[Instruction] As you reproduce every line below, keep it exactly as written and leave out the images.

(Stored items)
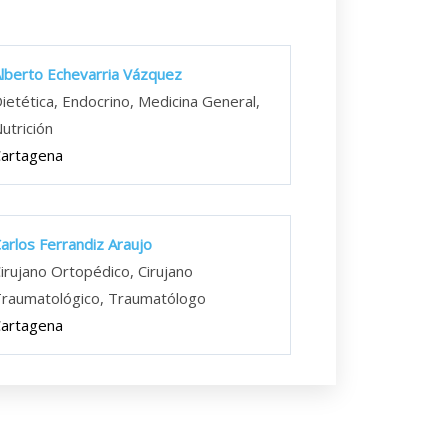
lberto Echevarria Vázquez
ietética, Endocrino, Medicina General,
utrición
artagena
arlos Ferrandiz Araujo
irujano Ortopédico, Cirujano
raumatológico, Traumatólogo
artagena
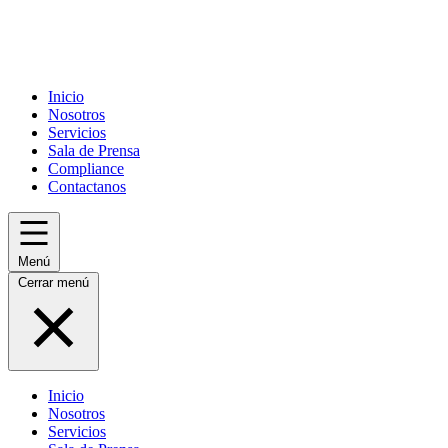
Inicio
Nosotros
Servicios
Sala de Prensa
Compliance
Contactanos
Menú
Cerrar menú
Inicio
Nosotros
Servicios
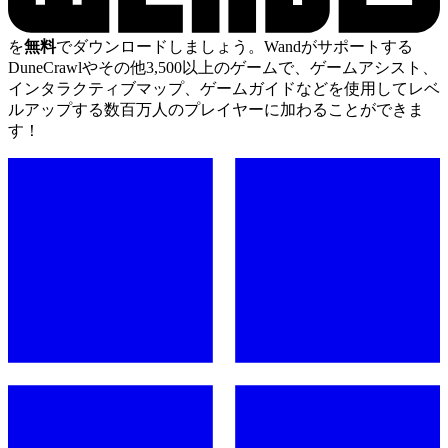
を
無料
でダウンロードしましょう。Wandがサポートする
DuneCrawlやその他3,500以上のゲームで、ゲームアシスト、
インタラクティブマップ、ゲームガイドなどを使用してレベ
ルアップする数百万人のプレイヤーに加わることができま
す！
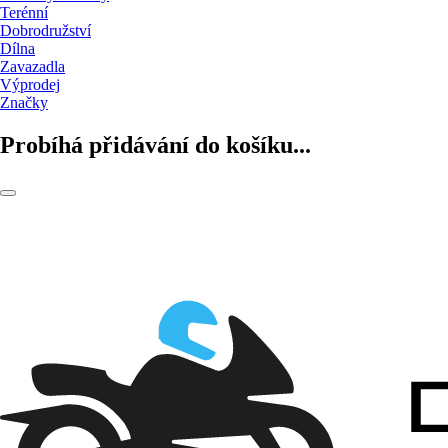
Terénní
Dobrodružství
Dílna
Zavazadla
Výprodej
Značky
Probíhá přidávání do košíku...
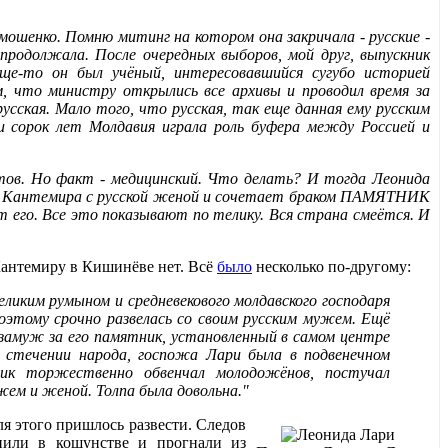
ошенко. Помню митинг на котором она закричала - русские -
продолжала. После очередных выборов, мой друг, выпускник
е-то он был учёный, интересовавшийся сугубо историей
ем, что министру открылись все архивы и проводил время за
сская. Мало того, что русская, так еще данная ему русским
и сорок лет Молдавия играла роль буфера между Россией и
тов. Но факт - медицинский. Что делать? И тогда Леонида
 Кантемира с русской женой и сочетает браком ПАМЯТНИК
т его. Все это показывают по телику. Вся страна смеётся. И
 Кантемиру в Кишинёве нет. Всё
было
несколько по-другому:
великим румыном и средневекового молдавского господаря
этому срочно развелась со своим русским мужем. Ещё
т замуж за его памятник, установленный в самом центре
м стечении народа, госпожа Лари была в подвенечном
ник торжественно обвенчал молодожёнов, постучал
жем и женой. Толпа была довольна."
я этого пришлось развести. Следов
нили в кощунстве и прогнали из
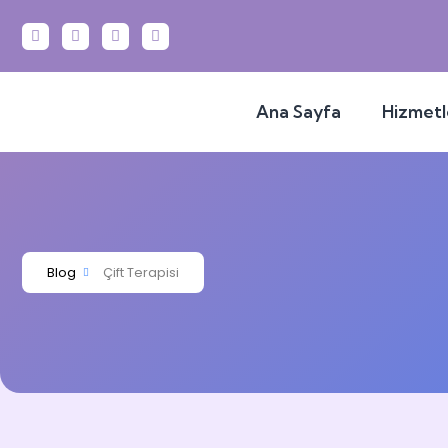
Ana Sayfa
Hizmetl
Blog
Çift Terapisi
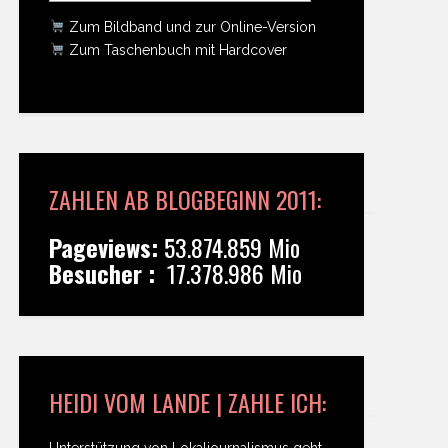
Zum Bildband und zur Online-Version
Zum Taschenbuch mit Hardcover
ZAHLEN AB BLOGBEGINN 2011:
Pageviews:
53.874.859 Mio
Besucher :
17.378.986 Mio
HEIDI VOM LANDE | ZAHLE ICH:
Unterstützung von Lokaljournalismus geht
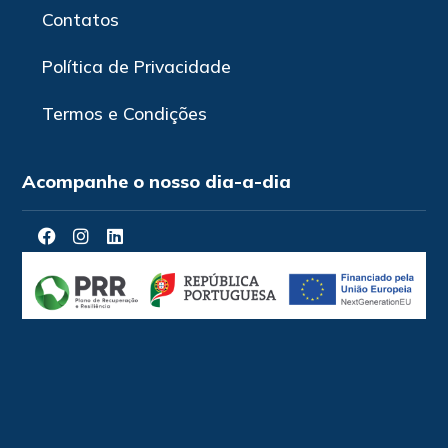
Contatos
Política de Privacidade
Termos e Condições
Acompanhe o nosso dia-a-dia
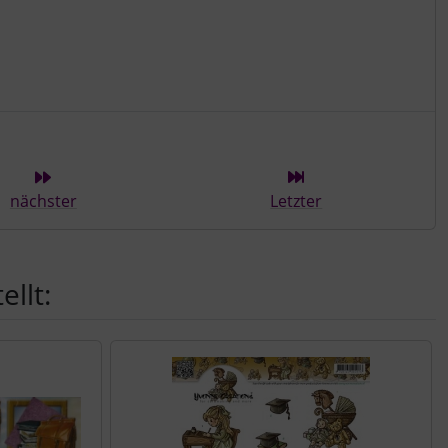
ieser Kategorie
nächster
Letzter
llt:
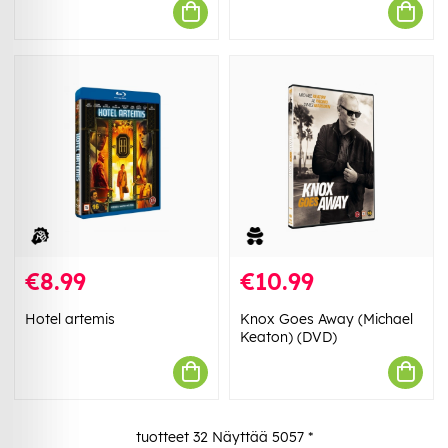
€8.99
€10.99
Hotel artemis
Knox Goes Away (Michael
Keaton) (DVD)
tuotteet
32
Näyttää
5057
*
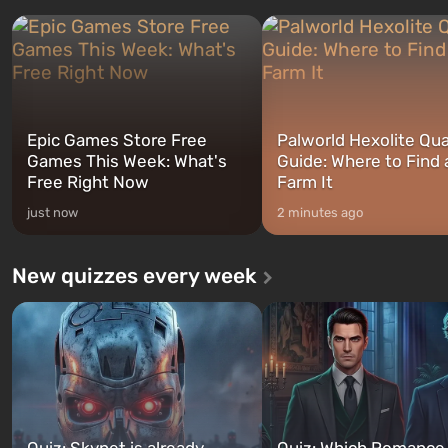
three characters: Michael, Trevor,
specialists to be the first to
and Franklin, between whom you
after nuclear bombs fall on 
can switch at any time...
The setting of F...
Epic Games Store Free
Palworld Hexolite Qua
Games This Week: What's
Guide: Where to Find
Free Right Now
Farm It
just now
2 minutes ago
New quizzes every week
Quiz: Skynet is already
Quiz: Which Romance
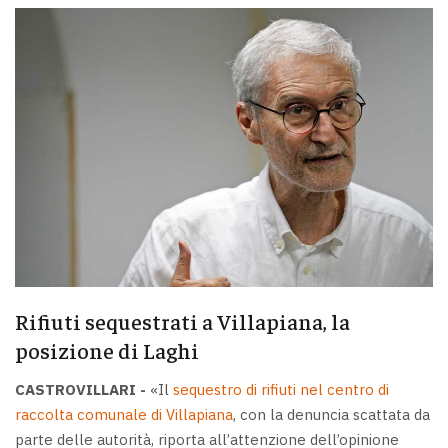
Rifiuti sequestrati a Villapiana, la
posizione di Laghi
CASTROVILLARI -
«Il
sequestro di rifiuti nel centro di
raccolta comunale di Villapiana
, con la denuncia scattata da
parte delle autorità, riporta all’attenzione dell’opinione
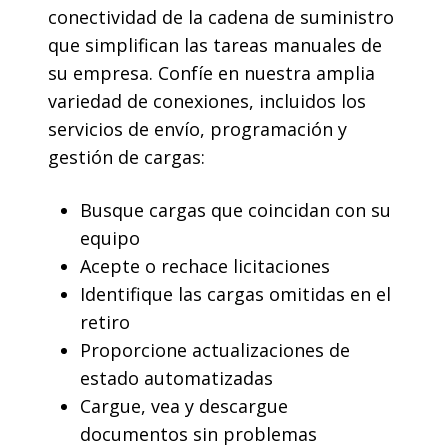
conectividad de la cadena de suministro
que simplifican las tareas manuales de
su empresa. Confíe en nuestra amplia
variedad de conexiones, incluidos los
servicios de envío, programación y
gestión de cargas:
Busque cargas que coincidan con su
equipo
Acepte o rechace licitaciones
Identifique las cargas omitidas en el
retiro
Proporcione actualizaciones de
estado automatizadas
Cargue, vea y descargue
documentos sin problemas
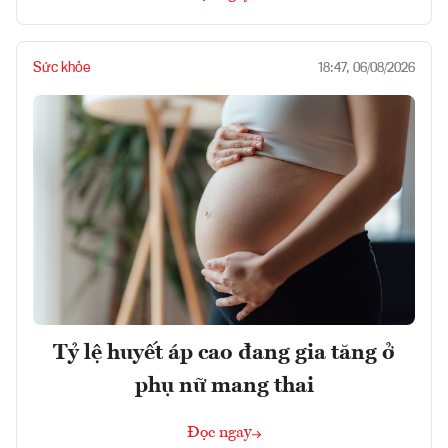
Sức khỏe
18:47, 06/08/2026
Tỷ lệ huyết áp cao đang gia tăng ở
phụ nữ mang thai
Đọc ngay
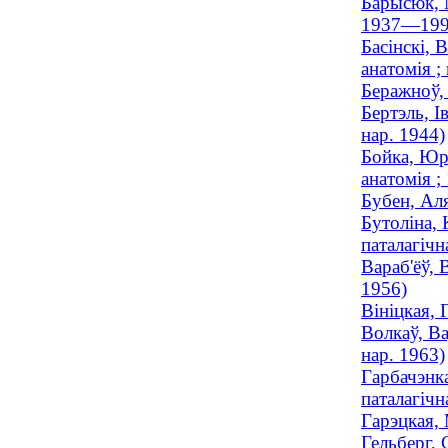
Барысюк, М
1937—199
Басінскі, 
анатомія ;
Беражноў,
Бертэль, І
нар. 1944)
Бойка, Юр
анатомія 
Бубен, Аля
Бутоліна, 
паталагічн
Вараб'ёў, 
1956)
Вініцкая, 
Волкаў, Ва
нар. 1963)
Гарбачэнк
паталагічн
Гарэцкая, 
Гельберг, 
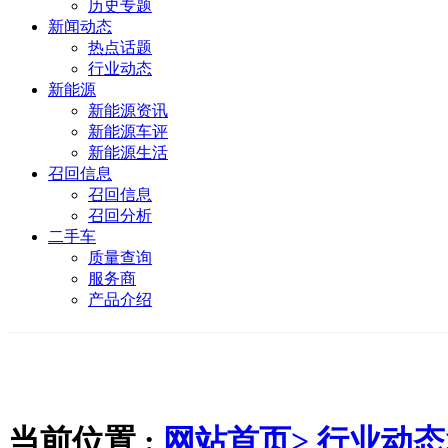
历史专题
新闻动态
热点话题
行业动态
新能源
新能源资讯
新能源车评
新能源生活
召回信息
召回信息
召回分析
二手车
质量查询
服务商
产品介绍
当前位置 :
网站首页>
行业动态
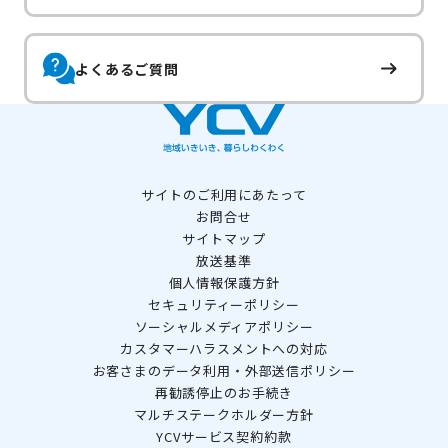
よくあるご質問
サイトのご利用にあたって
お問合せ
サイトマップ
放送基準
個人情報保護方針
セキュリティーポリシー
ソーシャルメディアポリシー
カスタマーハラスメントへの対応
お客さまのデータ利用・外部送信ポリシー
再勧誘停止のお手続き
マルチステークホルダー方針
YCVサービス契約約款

[Solved problem]
lberto Echevarria Vázquez
ietética, Endocrino, Medicina General,
utrición
artagena
arlos Ferrandiz Araujo
irujano Ortopédico, Cirujano
raumatológico, Traumatólogo
artagena
Inicio
Nosotros
Servicios
Sala de Prensa
Compliance
Contactanos
Menú
Cerrar menú
Inicio
Nosotros
Servicios
を
無料
でダウンロードしましょう。Wandがサポートする
DuneCrawlやその他3,500以上のゲームで、ゲームアシスト、
インタラクティブマップ、ゲームガイドなどを使用してレベ
ルアップする数百万人のプレイヤーに加わることができま
す！
Terénní
Dobrodružství
Dílna
Zavazadla
Výprodej
Značky
Probíhá přidávání do košíku...
ошенко. Помню митинг на котором она закричала - русские -
продолжала. После очередных выборов, мой друг, выпускник
е-то он был учёный, интересовавшийся сугубо историей
ем, что министру открылись все архивы и проводил время за
сская. Мало того, что русская, так еще данная ему русским
и сорок лет Молдавия играла роль буфера между Россией и
тов. Но факт - медицинский. Что делать? И тогда Леонида
 Кантемира с русской женой и сочетает браком ПАМЯТНИК
т его. Все это показывают по телику. Вся страна смеётся. И
 Кантемиру в Кишинёве нет. Всё
было
несколько по-другому:
великим румыном и средневекового молдавского господаря
этому срочно развелась со своим русским мужем. Ещё
т замуж за его памятник, установленный в самом центре
м стечении народа, госпожа Лари была в подвенечном
ник торжественно обвенчал молодожёнов, постучал
жем и женой. Толпа была довольна."
я этого пришлось развести. Следов
нили в кощунстве и прогнали из
Ana Sayfa
Hizmetl
Blog
Çift Terapisi
Zum Bildband und zur Online-Version
Zum Taschenbuch mit Hardcover
ZAHLEN AB BLOGBEGINN 2011:
Pageviews:
53.874.859 Mio
Besucher :
17.378.986 Mio
HEIDI VOM LANDE | ZAHLE ICH:
Unterstützung von Lokaljournalismus geht
Contatos
Política de Privacidade
Termos e Condições
Acompanhe o nosso dia-a-dia
ieser Kategorie
nächster
Letzter
llt:
€8.99
€10.99
Hotel artemis
Knox Goes Away (Michael
Keaton) (DVD)
tuotteet
32
Näyttää
5057
*
three characters: Michael, Trevor,
specialists to be the first to
and Franklin, between whom you
after nuclear bombs fall on 
can switch at any time...
The setting of F...
Epic Games Store Free
Palworld Hexolite Qua
Games This Week: What's
Guide: Where to Find
Free Right Now
Farm It
just now
2 minutes ago
New quizzes every week
Quiz: Skynet is already
Quiz: Which Romance
Rifiuti sequestrati a Villapiana, la
posizione di Laghi
CASTROVILLARI -
«Il
sequestro di rifiuti nel centro di
raccolta comunale di Villapiana
, con la denuncia scattata da
parte delle autorità, riporta all’attenzione dell’opinione
conectividad de la cadena de suministro
que simplifican las tareas manuales de
su empresa. Confíe en nuestra amplia
variedad de conexiones, incluidos los
servicios de envío, programación y
gestión de cargas:
Busque cargas que coincidan con su
equipo
Acepte o rechace licitaciones
Identifique las cargas omitidas en el
retiro
Proporcione actualizaciones de
estado automatizadas
Cargue, vea y descargue
documentos sin problemas
Sức khỏe
18:47, 06/08/2026
Tỷ lệ huyết áp cao đang gia tăng ở
phụ nữ mang thai
Đọc ngay
Барысюк, М
1937—199
Басінскі, 
анатомія ;
Беражноў,
Бертэль, І
нар. 1944)
Бойка, Юр
анатомія 
Бубен, Аля
Бутоліна, 
паталагічн
Вараб'ёў, 
1956)
Вініцкая, 
Волкаў, Ва
нар. 1963)
Гарбачэнк
паталагічн
Гарэцкая, 
Гельберг, 
历史专题
新闻动态
热点话题
行业动态
新能源
新能源资讯
新能源车评
新能源生活
召回信息
召回信息
召回分析
二手车
质量查询
服务商
产品介绍
当前位置 :
网站首页>
行业动态
よくあるご質問
サイトのご利用にあたって
お問合せ
サイトマップ
放送基準
個人情報保護方針
セキュリティーポリシー
ソーシャルメディアポリシー
カスタマーハラスメントへの対応
お客さまのデータ利用・外部送信ポリシー
再勧誘停止のお手続き
マルチステークホルダー方針
YCVサービス契約約款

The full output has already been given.